Just over nine months after it became synonymous with the word ‘scandal’, poultry giant 2 Sisters Food Group yesterday achieved an altogether more pleasant milestone – when the FSA confirmed it was no longer in emergency measures.
The poultry giant and its owner Ranjit Singh have been buffeted by turbulence ever since The Guardian and ITV exposed its alleged food safety breaches at the end of last September.
The litany of adverse publicity that followed led the company’s retail partners to temporarily cut ties with its offending West Bromwich plant. And as the business teetered, Singh faced a chastening grilling by the Commons Efra Committee in October, where he admitted it was “time to change”.
But after months of the company’s name being dragged through the mud (and a major overhaul of the business) the FSA’s confirmation its full-time presence in all 2 Sisters cutting plants was “no longer required” will be music to the ears of the ‘Chicken King’ and his newly appointed CEO Ronald Kers.
Read more: What’s on Ronald Kers’ to do list as he takes over as CEO of 2 Sisters Food Group?
“On this basis cutting plant supervision stopped at the end of April and we have moved to unannounced inspections in all the cutting plants on a regular basis,” said FSA chief executive Jason Feeney in a letter to the Commons Efra Committee published yesterday.
So what has 2 Sisters done to get out of the mess it was in?
From enrolling staff on a series of new training courses, to voluntarily paying for FSA inspectors at all its cutting plants and installing CCTV throughout, it’s clear the company has done a lot to rebuild the trust of its customers. And let’s be clear, in an industry where a loss of customer confidence can be terminal, it needed to.
Selling off or closing a host of non-core and underperforming parts of the business will have also boosted confidence in the company. But it seems the FSA was most impressed with 2 Sisters’ unilateral decision in December to become the first British poultry processor to publish the results of every audit undertaken at its factories.
This stemmed from the Efra Committee’s skewering of not only 2 Sisters, but also the FSA, the British Poultry Council, Red Tractor and BRC Global Standards for the way they failed to hold companies to account through an easy to game “patchwork” regulatory and accreditation system.
Processors could, for example, simply opt out of unannounced factory audits.

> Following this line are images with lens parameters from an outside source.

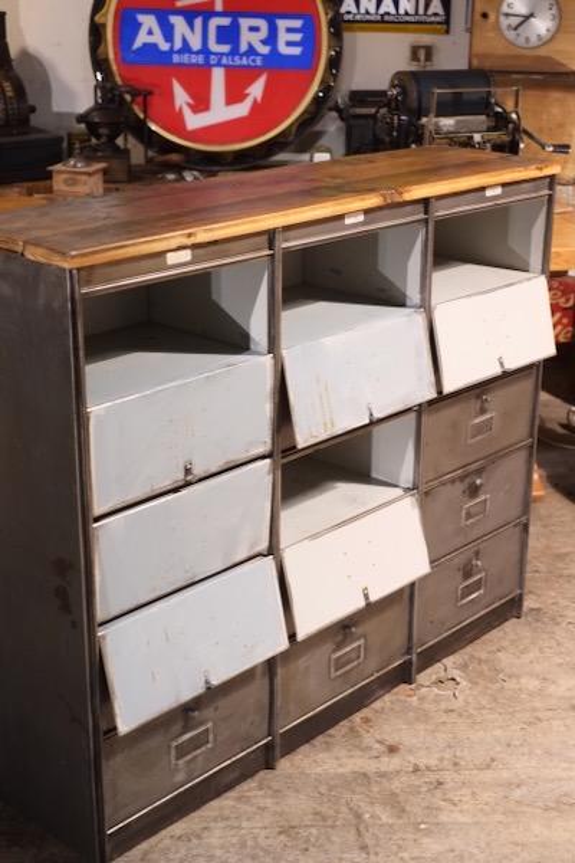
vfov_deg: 37.5
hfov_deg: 25.5
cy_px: 432
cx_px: 288
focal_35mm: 53
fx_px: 1270
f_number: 3.6
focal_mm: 35
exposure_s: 1/125
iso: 3200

Even if they opted in, they would be given 30 minutes’ notice.
And if that wasn’t enough, there was no way for the FSA to acquire audit data due to that age-old cop out: data protection regulations. So even if it wanted to know more about what was going on in the sector’s factories, its hands were inevitably tied.

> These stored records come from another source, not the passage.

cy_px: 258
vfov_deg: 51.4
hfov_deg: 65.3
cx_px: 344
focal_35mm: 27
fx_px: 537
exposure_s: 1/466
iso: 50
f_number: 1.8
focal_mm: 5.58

Both BRC Global Standards and Red Tractor have now tightened their accreditation rules on issues including making unannounced site visits mandatory.
And so taken was the FSA with 2 Sisters’ decision to share all its audit data that it has now got into bed with the once reticent supplier for a trial it says could provide the “template” for information sharing across the poultry sector.
The 2 Sisters Intelligence Sharing Group sees 2 Sisters staff present relevant audit and KPI data to senior FSA executives on a regular basis. The supplier stresses “no one gets anywhere near us – either inside or outside our sector – on this level of transparency”.
Indeed, Feeney says the information used in this trial, which also includes initiatives such as 2 Sisters’ new mystery worker scheme, “goes beyond audit to give a more rounded picture of performance”. It is a system that can be used by the FSA and FSS and others industry players to offer “a scalable solution to this challenge”, he says.
It’s a remarkable turnaround, but it’s too early to count our chickens just yet (sorry!). Now 2 Sisters and the wider meat and poultry sector need to prove they’re serious about maintaining this new level of openness and collaboration for the long term.